Exercise aim => Please copy every record below exactly and leave out the pictures.

Listed entries =>
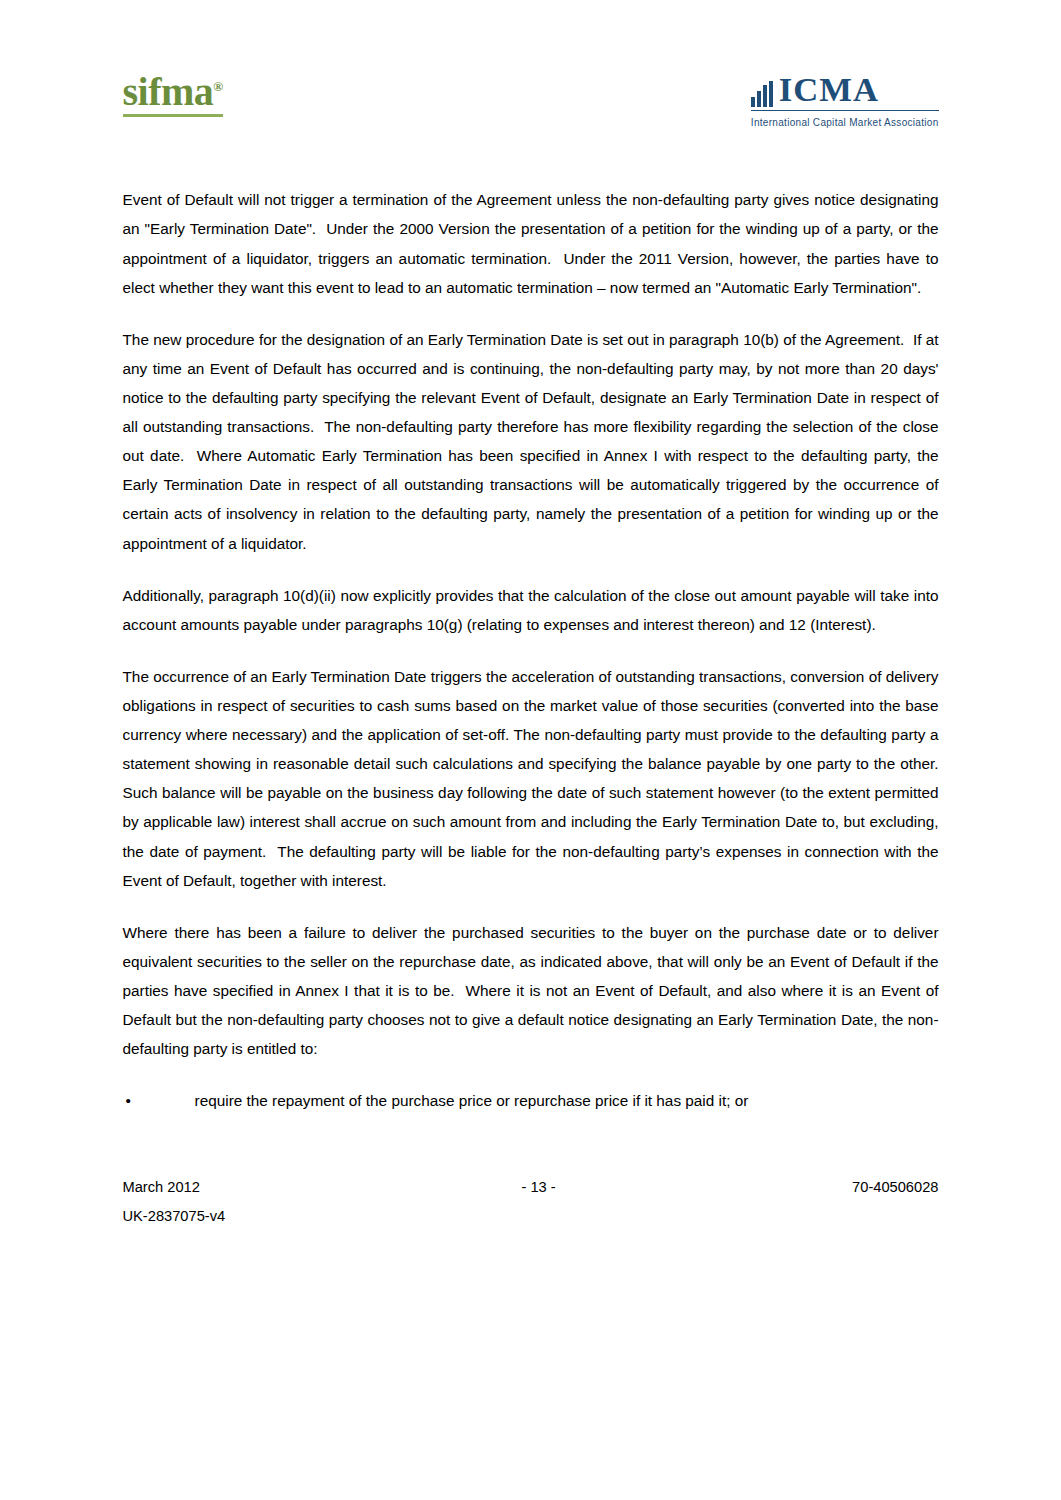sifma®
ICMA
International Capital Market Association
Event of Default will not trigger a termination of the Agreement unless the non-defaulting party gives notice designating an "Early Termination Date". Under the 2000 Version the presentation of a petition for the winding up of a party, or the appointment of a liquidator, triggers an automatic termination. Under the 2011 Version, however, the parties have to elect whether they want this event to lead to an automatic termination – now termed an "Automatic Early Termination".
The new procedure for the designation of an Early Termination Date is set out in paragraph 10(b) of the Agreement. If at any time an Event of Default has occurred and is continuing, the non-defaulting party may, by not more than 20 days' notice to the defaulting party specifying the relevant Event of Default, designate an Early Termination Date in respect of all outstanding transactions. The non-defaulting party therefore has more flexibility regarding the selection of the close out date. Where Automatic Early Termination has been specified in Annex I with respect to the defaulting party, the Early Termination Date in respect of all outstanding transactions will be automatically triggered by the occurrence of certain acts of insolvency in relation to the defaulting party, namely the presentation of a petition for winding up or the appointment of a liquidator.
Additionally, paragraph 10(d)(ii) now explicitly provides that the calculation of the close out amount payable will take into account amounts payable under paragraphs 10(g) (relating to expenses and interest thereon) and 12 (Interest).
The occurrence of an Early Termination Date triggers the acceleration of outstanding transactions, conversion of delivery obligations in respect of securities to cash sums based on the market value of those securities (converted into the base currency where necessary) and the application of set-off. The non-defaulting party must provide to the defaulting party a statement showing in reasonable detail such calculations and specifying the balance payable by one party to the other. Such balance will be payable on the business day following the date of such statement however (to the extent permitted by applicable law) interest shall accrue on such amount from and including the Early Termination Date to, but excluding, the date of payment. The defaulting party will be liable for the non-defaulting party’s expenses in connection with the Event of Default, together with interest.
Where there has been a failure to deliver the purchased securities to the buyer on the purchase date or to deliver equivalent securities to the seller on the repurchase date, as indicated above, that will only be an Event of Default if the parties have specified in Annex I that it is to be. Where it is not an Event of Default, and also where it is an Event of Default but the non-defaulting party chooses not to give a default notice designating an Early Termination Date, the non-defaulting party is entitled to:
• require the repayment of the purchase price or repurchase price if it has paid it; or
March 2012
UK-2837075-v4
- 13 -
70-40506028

Solution below =>
sifma®
ICMA
International Capital Market Association
Event of Default will not trigger a termination of the Agreement unless the non-defaulting party gives notice designating an "Early Termination Date". Under the 2000 Version the presentation of a petition for the winding up of a party, or the appointment of a liquidator, triggers an automatic termination. Under the 2011 Version, however, the parties have to elect whether they want this event to lead to an automatic termination – now termed an "Automatic Early Termination".
The new procedure for the designation of an Early Termination Date is set out in paragraph 10(b) of the Agreement. If at any time an Event of Default has occurred and is continuing, the non-defaulting party may, by not more than 20 days' notice to the defaulting party specifying the relevant Event of Default, designate an Early Termination Date in respect of all outstanding transactions. The non-defaulting party therefore has more flexibility regarding the selection of the close out date. Where Automatic Early Termination has been specified in Annex I with respect to the defaulting party, the Early Termination Date in respect of all outstanding transactions will be automatically triggered by the occurrence of certain acts of insolvency in relation to the defaulting party, namely the presentation of a petition for winding up or the appointment of a liquidator.
Additionally, paragraph 10(d)(ii) now explicitly provides that the calculation of the close out amount payable will take into account amounts payable under paragraphs 10(g) (relating to expenses and interest thereon) and 12 (Interest).
The occurrence of an Early Termination Date triggers the acceleration of outstanding transactions, conversion of delivery obligations in respect of securities to cash sums based on the market value of those securities (converted into the base currency where necessary) and the application of set-off. The non-defaulting party must provide to the defaulting party a statement showing in reasonable detail such calculations and specifying the balance payable by one party to the other. Such balance will be payable on the business day following the date of such statement however (to the extent permitted by applicable law) interest shall accrue on such amount from and including the Early Termination Date to, but excluding, the date of payment. The defaulting party will be liable for the non-defaulting party’s expenses in connection with the Event of Default, together with interest.
Where there has been a failure to deliver the purchased securities to the buyer on the purchase date or to deliver equivalent securities to the seller on the repurchase date, as indicated above, that will only be an Event of Default if the parties have specified in Annex I that it is to be. Where it is not an Event of Default, and also where it is an Event of Default but the non-defaulting party chooses not to give a default notice designating an Early Termination Date, the non-defaulting party is entitled to:
• require the repayment of the purchase price or repurchase price if it has paid it; or
March 2012
UK-2837075-v4
- 13 -
70-40506028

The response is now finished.